◆ **EXERCISE DIRECTIONS**:
Go through the records below and copy out every line that contains the word "labels".

::::

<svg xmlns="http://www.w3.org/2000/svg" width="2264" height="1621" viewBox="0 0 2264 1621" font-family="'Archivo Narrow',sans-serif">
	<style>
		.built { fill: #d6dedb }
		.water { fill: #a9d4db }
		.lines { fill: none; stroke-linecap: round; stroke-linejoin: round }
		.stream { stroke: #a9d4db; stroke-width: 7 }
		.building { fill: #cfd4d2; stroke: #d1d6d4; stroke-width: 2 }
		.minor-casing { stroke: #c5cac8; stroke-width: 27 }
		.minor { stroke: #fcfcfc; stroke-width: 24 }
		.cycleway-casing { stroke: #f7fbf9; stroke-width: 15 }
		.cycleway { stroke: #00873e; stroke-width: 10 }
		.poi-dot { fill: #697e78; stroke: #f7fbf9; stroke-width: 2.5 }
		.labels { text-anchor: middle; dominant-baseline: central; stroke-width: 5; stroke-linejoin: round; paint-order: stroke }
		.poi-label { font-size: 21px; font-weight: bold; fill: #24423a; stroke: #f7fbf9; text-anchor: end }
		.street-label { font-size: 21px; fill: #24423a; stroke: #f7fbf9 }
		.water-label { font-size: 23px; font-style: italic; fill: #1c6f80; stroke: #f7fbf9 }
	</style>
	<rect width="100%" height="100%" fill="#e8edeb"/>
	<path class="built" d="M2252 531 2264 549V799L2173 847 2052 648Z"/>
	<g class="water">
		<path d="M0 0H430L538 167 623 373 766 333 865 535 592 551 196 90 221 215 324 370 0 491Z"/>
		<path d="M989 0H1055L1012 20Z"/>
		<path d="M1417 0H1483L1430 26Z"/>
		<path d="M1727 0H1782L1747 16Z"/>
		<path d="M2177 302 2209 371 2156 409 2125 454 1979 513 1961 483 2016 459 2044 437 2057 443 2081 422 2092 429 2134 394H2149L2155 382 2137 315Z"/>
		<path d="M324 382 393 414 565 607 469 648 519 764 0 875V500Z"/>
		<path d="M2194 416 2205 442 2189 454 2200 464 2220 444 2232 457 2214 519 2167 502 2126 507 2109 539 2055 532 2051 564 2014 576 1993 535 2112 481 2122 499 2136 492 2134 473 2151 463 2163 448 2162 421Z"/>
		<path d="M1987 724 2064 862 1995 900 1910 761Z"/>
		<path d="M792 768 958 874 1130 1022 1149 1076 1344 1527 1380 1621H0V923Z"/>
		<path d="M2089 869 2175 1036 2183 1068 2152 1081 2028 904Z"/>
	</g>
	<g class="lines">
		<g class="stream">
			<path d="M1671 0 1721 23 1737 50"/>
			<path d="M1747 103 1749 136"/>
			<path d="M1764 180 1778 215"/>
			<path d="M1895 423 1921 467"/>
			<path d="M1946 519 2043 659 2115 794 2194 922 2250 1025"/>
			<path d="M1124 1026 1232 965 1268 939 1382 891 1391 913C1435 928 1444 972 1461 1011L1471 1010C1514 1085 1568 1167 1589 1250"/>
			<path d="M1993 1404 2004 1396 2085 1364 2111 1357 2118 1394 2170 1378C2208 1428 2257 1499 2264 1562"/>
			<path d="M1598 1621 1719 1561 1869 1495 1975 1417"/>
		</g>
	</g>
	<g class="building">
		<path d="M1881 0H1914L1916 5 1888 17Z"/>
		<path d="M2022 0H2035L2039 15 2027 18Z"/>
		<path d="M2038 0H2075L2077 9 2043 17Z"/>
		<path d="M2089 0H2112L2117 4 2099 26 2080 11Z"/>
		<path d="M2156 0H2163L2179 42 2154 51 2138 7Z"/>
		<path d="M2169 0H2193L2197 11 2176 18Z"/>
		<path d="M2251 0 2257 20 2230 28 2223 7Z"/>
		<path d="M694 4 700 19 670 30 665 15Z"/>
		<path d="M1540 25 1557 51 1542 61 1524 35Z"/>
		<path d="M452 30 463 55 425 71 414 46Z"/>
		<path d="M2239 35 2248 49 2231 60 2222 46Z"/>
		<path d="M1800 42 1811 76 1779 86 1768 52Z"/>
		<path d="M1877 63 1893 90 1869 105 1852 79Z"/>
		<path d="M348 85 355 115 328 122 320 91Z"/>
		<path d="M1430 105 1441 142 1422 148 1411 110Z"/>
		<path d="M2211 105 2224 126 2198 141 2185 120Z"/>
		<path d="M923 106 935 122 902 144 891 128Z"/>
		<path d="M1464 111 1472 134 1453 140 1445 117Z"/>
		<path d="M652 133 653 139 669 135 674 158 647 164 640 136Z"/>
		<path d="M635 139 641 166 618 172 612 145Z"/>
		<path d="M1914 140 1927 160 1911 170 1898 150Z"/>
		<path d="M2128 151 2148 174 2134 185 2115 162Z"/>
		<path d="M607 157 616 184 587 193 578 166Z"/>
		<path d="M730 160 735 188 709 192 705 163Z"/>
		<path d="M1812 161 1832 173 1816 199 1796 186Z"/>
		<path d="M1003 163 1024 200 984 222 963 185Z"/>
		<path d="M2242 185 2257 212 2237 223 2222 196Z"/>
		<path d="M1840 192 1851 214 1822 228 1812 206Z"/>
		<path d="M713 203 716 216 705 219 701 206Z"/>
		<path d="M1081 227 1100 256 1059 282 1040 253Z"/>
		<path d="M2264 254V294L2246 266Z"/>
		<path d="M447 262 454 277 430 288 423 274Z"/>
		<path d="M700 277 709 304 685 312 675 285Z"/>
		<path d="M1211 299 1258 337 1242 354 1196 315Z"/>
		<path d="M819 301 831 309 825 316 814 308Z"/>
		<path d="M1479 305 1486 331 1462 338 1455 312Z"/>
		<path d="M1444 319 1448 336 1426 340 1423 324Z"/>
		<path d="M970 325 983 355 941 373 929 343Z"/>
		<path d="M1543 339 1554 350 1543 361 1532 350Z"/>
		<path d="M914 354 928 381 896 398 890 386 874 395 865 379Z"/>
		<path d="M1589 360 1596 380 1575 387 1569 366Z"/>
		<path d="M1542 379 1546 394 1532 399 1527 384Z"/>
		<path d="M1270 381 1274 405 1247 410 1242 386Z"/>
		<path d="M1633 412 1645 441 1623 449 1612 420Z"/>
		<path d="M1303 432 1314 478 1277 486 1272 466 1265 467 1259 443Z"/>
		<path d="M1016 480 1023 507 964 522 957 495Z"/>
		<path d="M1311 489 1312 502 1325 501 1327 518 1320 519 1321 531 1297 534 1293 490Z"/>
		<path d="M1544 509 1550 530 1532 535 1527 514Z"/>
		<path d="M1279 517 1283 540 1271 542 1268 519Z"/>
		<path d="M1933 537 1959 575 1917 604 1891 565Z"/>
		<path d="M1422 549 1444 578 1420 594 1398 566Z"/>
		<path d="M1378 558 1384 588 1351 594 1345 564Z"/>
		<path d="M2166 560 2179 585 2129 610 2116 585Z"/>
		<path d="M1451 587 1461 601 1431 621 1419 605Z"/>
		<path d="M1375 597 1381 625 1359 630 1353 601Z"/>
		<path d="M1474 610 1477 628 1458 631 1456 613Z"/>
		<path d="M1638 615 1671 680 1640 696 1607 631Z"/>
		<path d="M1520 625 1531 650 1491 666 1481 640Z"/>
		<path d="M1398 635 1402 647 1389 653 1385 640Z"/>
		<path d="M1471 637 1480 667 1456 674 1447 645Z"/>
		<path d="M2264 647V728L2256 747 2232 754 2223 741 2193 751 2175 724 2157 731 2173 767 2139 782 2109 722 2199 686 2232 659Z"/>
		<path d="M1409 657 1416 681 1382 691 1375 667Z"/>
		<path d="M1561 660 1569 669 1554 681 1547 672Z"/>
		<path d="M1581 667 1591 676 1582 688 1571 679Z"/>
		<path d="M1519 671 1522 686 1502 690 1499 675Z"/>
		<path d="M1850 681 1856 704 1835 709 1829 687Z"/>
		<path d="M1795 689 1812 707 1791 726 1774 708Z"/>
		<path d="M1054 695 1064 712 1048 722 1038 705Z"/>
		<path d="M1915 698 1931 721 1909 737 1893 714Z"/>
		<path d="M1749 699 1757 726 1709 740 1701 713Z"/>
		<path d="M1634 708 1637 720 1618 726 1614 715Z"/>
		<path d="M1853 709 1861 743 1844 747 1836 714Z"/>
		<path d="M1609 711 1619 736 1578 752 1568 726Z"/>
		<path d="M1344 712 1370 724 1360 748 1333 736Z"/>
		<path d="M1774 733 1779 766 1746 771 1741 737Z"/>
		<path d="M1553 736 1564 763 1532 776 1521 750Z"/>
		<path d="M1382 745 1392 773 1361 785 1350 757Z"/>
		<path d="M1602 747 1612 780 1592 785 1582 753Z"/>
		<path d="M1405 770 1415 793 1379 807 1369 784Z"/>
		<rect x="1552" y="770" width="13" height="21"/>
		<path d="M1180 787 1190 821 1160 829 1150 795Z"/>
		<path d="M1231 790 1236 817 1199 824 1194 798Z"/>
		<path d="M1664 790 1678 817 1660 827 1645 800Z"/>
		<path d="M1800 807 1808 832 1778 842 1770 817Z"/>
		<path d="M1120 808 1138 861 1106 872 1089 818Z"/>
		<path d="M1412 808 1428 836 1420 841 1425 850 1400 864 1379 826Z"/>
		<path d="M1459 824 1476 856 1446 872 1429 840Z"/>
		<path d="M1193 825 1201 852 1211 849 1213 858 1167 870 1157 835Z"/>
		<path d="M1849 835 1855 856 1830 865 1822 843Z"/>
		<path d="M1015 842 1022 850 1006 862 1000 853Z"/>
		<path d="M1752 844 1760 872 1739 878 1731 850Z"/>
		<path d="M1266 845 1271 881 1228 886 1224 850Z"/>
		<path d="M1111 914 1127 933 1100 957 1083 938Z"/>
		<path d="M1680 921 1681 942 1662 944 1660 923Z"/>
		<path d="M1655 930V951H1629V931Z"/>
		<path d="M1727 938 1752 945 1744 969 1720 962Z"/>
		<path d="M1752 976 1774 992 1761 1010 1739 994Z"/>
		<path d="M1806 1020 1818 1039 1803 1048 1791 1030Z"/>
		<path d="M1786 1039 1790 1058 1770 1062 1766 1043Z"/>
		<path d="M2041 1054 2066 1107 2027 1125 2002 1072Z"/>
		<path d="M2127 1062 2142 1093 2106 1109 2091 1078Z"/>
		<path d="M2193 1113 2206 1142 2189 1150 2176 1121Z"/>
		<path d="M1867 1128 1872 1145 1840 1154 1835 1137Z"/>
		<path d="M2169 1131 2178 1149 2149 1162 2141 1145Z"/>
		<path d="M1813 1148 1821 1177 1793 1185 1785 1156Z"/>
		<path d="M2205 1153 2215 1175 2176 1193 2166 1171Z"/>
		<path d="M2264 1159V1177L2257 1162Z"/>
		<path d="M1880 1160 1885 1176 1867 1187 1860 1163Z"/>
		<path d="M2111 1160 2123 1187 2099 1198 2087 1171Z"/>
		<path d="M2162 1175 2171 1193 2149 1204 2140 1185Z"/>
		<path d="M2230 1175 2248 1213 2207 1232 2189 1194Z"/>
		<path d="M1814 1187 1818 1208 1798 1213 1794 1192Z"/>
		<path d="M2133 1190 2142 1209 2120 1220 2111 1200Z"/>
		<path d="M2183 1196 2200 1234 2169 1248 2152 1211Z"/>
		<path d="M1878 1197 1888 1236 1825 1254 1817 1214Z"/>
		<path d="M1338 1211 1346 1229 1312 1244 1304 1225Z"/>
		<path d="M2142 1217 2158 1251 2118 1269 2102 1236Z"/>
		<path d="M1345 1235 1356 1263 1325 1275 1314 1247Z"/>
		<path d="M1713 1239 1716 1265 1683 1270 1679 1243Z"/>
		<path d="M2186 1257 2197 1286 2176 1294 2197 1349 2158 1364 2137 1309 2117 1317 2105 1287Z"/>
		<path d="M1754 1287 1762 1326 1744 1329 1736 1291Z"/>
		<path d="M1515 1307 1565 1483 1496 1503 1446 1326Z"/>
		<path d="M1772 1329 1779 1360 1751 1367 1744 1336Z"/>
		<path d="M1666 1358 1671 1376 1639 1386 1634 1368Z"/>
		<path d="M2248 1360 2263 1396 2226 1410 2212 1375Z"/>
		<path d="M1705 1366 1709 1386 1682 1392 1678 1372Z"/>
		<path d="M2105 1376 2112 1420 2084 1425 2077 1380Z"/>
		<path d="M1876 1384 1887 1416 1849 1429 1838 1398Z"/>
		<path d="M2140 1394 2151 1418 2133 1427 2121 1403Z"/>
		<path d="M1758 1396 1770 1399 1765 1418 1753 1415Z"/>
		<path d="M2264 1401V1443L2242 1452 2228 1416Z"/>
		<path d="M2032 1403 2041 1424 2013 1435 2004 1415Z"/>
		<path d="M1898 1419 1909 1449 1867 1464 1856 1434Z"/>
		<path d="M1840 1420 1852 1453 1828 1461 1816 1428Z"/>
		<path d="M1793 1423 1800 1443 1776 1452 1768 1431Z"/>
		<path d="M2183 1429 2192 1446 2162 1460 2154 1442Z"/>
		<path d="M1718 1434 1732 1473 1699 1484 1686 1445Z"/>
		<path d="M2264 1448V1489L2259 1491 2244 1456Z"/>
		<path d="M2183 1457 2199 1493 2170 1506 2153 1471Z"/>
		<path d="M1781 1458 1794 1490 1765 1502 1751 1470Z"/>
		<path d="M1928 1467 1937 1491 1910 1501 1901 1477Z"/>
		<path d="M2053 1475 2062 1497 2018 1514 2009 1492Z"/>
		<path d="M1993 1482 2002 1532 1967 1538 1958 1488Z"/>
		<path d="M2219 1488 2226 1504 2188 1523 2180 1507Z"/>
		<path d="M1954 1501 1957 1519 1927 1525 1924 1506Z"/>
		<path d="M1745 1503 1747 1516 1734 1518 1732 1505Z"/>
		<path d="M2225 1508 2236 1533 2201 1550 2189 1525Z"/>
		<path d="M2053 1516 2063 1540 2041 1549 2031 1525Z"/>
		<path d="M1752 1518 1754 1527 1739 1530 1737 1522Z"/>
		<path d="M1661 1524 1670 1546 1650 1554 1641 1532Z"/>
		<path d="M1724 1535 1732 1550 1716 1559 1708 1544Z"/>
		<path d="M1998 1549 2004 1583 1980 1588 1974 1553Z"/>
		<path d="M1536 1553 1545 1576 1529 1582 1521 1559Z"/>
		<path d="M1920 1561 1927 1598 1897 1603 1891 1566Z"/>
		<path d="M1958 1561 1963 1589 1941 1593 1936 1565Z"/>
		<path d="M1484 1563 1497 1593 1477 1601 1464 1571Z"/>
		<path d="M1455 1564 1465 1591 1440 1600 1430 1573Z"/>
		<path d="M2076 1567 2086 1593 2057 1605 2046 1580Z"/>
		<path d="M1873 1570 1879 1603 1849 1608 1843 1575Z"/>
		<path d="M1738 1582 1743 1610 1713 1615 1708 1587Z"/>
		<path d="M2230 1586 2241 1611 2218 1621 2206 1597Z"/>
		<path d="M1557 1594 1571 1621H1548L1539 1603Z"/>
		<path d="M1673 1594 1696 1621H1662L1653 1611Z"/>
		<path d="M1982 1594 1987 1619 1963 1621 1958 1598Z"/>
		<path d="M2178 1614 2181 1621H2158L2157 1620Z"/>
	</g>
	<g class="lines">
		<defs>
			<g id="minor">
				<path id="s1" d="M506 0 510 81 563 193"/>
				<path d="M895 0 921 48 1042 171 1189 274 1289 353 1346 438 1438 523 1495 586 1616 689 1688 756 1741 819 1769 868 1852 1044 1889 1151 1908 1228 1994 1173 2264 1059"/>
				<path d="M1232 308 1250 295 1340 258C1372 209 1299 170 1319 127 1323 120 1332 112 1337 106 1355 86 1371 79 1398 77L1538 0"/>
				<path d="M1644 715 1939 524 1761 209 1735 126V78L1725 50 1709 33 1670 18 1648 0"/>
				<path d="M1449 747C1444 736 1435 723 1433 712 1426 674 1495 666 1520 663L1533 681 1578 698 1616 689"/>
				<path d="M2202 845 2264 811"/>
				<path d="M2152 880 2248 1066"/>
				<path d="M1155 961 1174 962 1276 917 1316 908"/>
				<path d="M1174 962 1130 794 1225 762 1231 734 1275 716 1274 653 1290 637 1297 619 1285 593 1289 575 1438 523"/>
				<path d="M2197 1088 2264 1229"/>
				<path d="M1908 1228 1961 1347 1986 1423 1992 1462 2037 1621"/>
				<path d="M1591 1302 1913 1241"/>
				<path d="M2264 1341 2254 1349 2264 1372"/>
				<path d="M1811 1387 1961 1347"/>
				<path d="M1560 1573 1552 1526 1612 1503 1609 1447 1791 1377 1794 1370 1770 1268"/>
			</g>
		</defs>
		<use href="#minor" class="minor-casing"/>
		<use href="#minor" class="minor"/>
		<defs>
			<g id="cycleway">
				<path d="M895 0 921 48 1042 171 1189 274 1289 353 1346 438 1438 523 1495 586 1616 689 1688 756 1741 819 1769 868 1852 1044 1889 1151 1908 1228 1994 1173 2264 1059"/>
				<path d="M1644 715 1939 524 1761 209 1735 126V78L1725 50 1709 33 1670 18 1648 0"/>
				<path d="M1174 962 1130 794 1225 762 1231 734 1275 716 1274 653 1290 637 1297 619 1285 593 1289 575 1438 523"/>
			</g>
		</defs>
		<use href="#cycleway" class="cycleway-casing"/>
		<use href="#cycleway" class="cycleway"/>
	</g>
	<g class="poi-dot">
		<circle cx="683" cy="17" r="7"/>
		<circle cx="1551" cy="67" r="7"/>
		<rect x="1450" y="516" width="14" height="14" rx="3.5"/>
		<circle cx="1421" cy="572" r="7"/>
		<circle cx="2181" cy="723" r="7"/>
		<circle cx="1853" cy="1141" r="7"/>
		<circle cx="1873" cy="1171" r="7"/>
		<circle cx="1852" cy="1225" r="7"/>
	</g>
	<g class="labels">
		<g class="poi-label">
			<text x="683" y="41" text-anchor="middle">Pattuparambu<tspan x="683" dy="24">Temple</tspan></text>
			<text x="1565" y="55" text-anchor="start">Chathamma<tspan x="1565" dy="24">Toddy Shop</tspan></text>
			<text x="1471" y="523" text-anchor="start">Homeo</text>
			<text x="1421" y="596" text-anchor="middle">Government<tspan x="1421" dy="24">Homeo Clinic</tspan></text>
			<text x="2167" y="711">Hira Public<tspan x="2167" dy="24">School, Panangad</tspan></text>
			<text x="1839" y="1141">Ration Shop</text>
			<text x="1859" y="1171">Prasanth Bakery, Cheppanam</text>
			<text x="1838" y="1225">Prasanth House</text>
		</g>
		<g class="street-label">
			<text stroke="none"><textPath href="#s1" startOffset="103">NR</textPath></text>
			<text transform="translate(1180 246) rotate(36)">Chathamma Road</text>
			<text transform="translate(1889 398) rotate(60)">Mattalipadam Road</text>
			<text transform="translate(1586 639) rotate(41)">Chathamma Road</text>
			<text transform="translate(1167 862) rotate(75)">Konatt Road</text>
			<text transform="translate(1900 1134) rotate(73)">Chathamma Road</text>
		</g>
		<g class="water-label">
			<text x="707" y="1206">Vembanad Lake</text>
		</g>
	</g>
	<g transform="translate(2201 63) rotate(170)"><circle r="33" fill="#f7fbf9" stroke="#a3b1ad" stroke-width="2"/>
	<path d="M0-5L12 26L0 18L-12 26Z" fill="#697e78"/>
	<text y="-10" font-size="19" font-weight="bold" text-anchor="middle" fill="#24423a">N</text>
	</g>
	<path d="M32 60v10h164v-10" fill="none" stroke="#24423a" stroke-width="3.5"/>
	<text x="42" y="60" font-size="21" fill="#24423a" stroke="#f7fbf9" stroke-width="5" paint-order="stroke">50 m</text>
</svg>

::::

◆ **EXERCISE OUTPUT**:
		.labels { text-anchor: middle; dominant-baseline: central; stroke-width: 5; stroke-linejoin: round; paint-order: stroke }
	<g class="labels">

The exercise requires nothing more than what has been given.